What kinds of calls do you mean?

They have more than than 200,000 audio advertisers. Anytime you call the show “The Biggest Loser” to vote, for example, you hear an ad served by Jingle.

A lot of people seem to have caught on to the microcap fund model. Has that meant more competition for the deals that interest you?

No, at the seed stage, rounds have grown from $500,000 to $1.5 million because companies need longer runways, so we’re very happy to cooperate with folks like Mike Maples and Baseline Ventures and other new groups that are doing seed-stage deals.

What of the fact that some of these funds are being run by enterpreneurs with no venture experience. You were an entrepreneur-in-residence at Comcast Capital before starting your fund. Your grandfather ran a venture capital firm. In your view, how critical or not is training at a venture fund? 

There’s an incredible learning curve for any investor in the first year or two, because a lot of what you’re doing in pattern matching, and the more experience of patterns you build up, the better you become. The longer you do this, the better ability you have to judge someone’s ability to execute, as well as how to manage conflicts and personalities. 

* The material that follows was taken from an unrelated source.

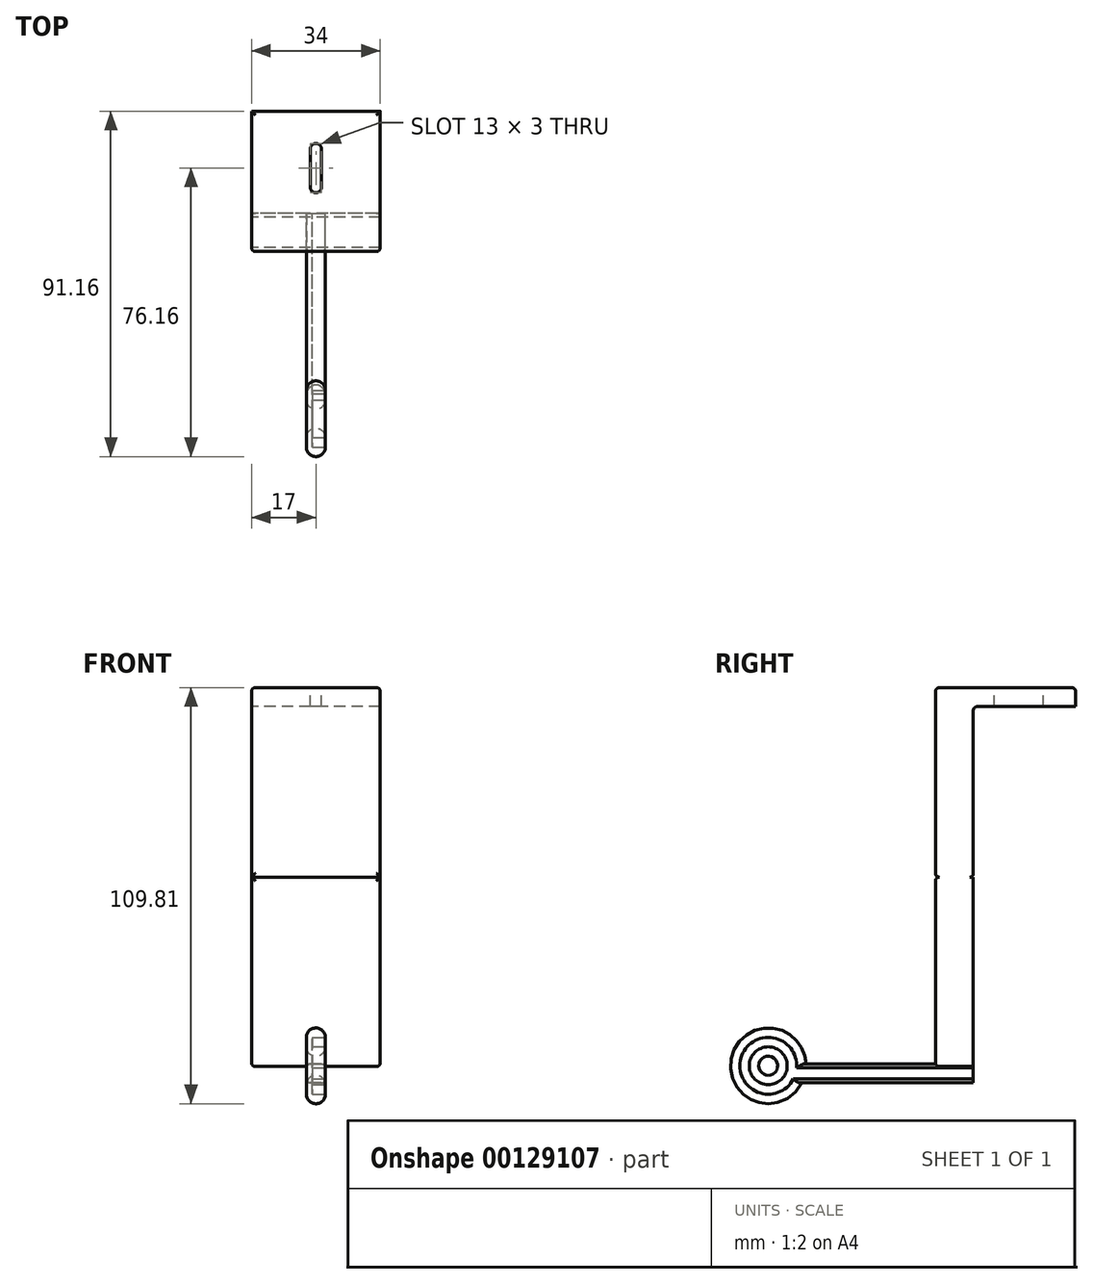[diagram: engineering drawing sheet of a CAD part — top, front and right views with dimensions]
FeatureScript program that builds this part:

There are no absolutes, but overall, I think it’s a great trend. There’s been very little novelty or innovation in the venture industry, and I think introducing entrepreneurs’ perspectives into the mix is a good thing. I find that entrepreneurs who don’t know how things used to be done often invent new ways of doing things that are better, and I think the same could be true of VCs.

Where does your current fund [a $125 million fund raised in early 2008] stand? Are you gearing up to raise another anytime soon? 

We’re somewhere between 15 to 18 percent invested, so we don’t expect to raise another fund for quite some time.

When you do head into the market again, you’ll raise a similar-size fund?

Yes, there’s always this temptation to compete with later-stage funds, but we really want to continue to partner with them and stay in our shallow end of the pool. We kind of like it there.

One last corny but sincere question: You’re praised widely by entrepreneurs who you’ve backed and who you’ve turned down. What do you think they’re reacting to?

I don’t think there’s anything special I’m doing. I think part of why entrepreneurs have bad experiences with VCs is that they never want to pass on a deal, because there’s no upside for them in doing that. Instead, they say, “Eliminate the risk and come back to us.” As an early-stage fund that funds PowerPoints all the time, we can never say, “You’re too early for us,” but we also wouldn’t want to.

When I was an entrepreneur, I realized there are three kinds of VCs. My favorites are those who are quick and write out checks. My second-favorite are those who are quick to say no. Then there’s a third category of VCs, who offer drawn-out maybes. I knew I never wanted to be that kind of investor. Even if entrepreneurs don’t like your answer, they need you to be straightforward.